#### Provided records:
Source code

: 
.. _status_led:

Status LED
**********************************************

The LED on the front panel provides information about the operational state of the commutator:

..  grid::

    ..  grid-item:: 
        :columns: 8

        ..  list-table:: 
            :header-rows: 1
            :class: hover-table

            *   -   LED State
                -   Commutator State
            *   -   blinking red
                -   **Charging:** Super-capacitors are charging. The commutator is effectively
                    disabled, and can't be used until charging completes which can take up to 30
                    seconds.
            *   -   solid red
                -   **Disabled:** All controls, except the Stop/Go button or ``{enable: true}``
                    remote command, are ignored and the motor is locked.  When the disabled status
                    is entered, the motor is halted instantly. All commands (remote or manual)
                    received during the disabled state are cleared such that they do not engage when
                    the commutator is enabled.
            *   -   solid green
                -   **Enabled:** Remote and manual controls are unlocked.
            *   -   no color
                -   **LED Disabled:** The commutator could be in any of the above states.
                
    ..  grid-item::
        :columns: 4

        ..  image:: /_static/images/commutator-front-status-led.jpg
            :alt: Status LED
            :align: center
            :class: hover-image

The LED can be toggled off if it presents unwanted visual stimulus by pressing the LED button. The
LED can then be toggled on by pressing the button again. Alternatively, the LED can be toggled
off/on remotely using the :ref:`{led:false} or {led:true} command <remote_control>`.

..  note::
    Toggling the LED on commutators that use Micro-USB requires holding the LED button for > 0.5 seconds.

#### Task goal:
Wherever the word "toggled" shows up in the material, copy the line it is on.

#### Finished exercise:
The LED can be toggled off if it presents unwanted visual stimulus by pressing the LED button. The
LED can then be toggled on by pressing the button again. Alternatively, the LED can be toggled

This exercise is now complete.